Mycorrhizal fungi offer other benefits as well. The hyphae are very effective at binding soil particles by creating net-like structures or emitting sticky compounds that glue soil particles together. These soil packets allow air and water to pass through, which improves soil quality. The hyphae holding the soil in place can also help prevent erosion.
Most plant species have mycorrhizal fungus associations, some of which are obligate, meaning one or both organisms depend on the other for survival. But not all plants form these relationships. Those that are not host plants for mycorrhizae are called non-mycorrhizal. One study showed that many common weeds, like lamb’s quarter, shepherd’s purse and knotweed, don’t need them. Weedy plants are more likely to be successful if there are fewer things to depend on.
Other plants, like cabbage, spinach and rhubarb, are also non-mycorrhizal. Caley Gasch, a research assistant professor of soil science at the University of Alaska Fairbanks Agricultural and Forestry Experiment Station, explains that growing non-mycorrhizal plants in the same plot of soil year after year will result in low mycorrhizal fungi, which could be detrimental to any crops planted that benefit from those relationships.

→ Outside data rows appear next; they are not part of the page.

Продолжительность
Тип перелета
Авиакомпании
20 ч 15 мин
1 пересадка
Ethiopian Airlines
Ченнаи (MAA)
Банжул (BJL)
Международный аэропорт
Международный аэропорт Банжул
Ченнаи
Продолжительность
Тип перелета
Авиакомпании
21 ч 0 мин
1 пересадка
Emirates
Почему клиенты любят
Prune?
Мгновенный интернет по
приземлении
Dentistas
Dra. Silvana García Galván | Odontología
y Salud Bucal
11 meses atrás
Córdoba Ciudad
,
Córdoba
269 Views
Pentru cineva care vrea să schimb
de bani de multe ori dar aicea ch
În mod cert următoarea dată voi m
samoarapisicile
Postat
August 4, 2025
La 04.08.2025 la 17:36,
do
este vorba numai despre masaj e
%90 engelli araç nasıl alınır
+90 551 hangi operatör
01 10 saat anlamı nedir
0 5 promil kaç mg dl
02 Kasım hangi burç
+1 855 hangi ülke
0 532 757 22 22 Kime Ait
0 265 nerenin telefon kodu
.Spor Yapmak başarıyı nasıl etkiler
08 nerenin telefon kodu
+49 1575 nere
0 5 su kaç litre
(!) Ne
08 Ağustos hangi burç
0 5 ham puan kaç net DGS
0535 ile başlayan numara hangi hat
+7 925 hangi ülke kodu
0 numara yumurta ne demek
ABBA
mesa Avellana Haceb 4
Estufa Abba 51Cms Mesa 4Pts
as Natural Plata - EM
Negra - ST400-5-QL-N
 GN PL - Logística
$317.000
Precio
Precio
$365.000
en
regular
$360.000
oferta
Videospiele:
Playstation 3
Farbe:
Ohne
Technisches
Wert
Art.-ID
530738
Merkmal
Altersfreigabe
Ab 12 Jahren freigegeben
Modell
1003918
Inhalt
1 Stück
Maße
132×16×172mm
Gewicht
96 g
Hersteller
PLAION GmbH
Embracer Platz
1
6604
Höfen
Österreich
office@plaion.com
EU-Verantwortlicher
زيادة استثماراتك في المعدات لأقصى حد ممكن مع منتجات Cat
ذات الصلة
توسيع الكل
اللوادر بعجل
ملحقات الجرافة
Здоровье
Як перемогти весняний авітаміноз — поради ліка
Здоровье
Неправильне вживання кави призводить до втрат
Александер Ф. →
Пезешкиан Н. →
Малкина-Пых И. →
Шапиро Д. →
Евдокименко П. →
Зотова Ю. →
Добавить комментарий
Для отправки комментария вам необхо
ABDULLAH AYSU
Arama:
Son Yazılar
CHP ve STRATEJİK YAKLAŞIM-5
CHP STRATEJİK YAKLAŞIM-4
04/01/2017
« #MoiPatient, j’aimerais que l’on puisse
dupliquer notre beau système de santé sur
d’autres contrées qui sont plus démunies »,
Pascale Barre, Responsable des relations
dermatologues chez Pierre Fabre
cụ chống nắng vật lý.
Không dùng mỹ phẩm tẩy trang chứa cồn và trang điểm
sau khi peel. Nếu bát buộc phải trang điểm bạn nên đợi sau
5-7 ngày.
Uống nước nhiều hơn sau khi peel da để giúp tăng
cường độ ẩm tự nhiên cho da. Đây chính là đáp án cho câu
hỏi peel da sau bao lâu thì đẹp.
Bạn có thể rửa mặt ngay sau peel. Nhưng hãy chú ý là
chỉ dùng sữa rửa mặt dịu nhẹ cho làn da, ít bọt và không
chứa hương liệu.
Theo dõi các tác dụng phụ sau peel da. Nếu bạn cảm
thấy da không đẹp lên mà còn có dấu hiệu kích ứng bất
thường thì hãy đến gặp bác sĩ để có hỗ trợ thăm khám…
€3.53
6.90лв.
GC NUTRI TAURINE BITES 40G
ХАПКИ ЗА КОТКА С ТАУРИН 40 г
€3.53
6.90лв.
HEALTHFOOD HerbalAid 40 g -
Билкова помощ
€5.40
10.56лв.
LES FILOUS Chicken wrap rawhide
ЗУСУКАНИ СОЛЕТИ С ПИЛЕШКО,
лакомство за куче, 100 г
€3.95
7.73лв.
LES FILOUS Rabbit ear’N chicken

Caley Gasch grows plots of flax on the UAF farms in Palmer and Fairbanks to understand how it affects soil quality in Alaska.
One way farmers deal with this is by planting cover crops, which aren’t necessarily grown as crops but rather to feed and protect the soil when cash crops aren’t growing. Gasch studies how cover crops can be used in Alaska to improve soil health.
While some plants support the growth of mycorrhizal fungi better than others, these fascinating organisms are common and disperse easily. There isn’t much question about where to find them.
“You most definitely have mycorrhizal fungi in your soil,” Gasch says. “I’ve worked in reclaimed mine land, some really depleted soils, agricultural soils that have been heavily abused, and I have yet to find a soil that doesn’t have some form of mycorrhizal fungi in them.”
Flax is one of Gasch’s favorite cover crops, and she calls it a “mycorrhizal super host.” It can support many mycorrhizal fungi and boost the fungi population in the soil. Flax has light purple petals perched on spindly stems. A look inside its roots shows tissue dark with hyphae.